╭─ SUPPLIED RECORDS

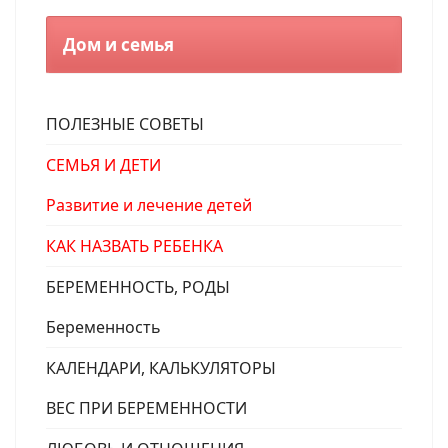
Дом и семья
ПОЛЕЗНЫЕ СОВЕТЫ
СЕМЬЯ И ДЕТИ
Развитие и лечение детей
КАК НАЗВАТЬ РЕБЕНКА
БЕРЕМЕННОСТЬ, РОДЫ
Беременность
КАЛЕНДАРИ, КАЛЬКУЛЯТОРЫ
ВЕС ПРИ БЕРЕМЕННОСТИ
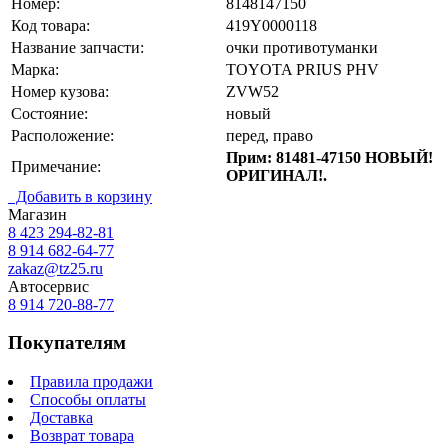
Номер:
8148147150
Код товара:
419Y0000118
Название запчасти:
очки противотуманки
Марка:
TOYOTA PRIUS PHV
Номер кузова:
ZVW52
Состояние:
новый
Расположение:
перед, право
Прим: 81481-47150 НОВЫЙ!
Примечание:
ОРИГИНАЛ!.
Добавить в корзину
Магазин
8 423
294-82-81
8 914 682-64-77
zakaz@tz25.ru
Автосервис
8 914
720-88-77
Покупателям
Правила продажи
Способы оплаты
Доставка
Возврат товара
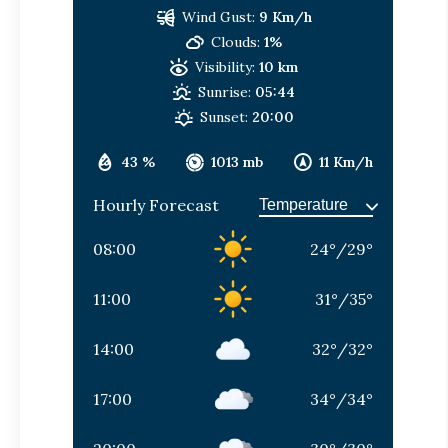
Wind Gust:
9 Km/h
Clouds:
1%
Visibility:
10 km
Sunrise:
05:44
Sunset:
20:00
43 %
1013 mb
11 Km/h
Hourly Forecast
08:00
24
°
/
29
°
11:00
31
°
/
35
°
14:00
32
°
/
32
°
17:00
34
°
/
34
°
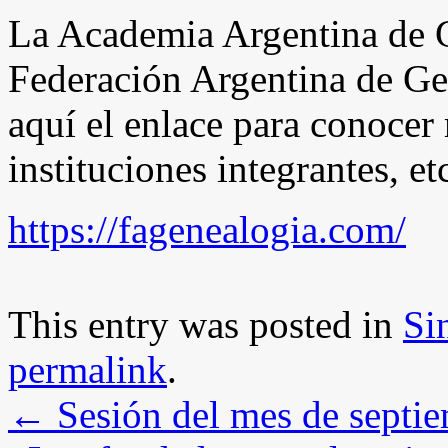
La Academia Argentina de G
Federación Argentina de Ge
aquí el enlace para conocer 
instituciones integrantes, et
https://fagenealogia.com/
This entry was posted in
Si
permalink
.
←
Sesión del mes de septi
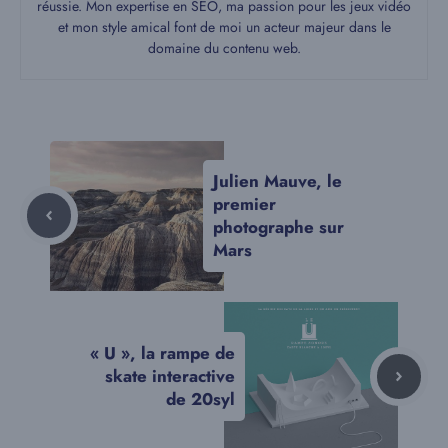
réussie. Mon expertise en SEO, ma passion pour les jeux vidéo
et mon style amical font de moi un acteur majeur dans le
domaine du contenu web.
Julien Mauve, le
premier
photographe sur
Mars
« U », la rampe de
skate interactive
de 20syl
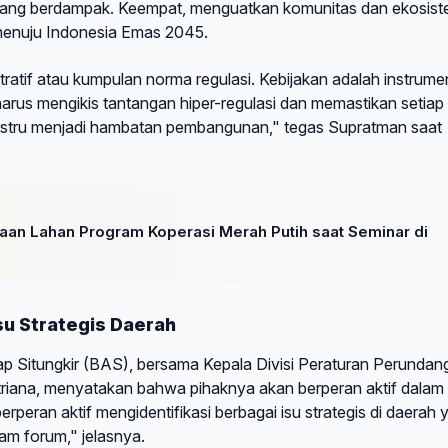
 yang berdampak. Keempat, menguatkan komunitas dan ekosis
 menuju Indonesia Emas 2045.
ratif atau kumpulan norma regulasi. Kebijakan adalah instrume
harus mengikis tantangan hiper-regulasi dan memastikan setiap
justru menjadi hambatan pembangunan," tegas Supratman saat
diaan Lahan Program Koperasi Merah Putih saat Seminar di
su Strategis Daerah
 Situngkir (BAS), bersama Kepala Divisi Peraturan Perundan
iana, menyatakan bahwa pihaknya akan berperan aktif dalam
peran aktif mengidentifikasi berbagai isu strategis di daerah 
am forum," jelasnya.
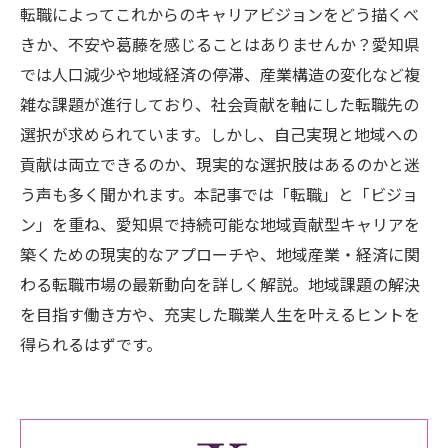
転職によってこれからのキャリアビジョンをどう描くべ
きか、不安や葛藤を感じることはありませんか？愛知県
では人口減少や地域経済の停滞、産業構造の変化など複
雑な課題が進行しており、社会貢献を軸にした転職先の
選択が求められています。しかし、自己実現と地域への
貢献は両立できるのか、現実的な選択肢はあるのかと迷
う声も多く聞かれます。本記事では「転職」と「ビジョ
ン」を重ね、愛知県で持続可能な地域貢献型キャリアを
築くための現実的なアプローチや、地域産業・経済に関
わる転職市場の最新動向を詳しく解説。地域課題の解決
を目指す働き方や、充実した職業人生を叶えるヒントを
得られるはずです。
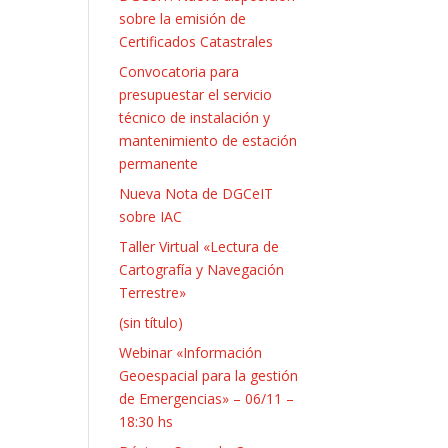
sobre la emisión de
Certificados Catastrales
Convocatoria para
presupuestar el servicio
técnico de instalación y
mantenimiento de estación
permanente
Nueva Nota de DGCeIT
sobre IAC
Taller Virtual «Lectura de
Cartografía y Navegación
Terrestre»
Entrada
(sin título)
2625
Webinar «Información
Geoespacial para la gestión
de Emergencias» – 06/11 –
18:30 hs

╰─

INSTRUCTION →
Tally the lines in the records containing the string "regulasi"; output only the tally.

ANSWER FOR THE TASK →
2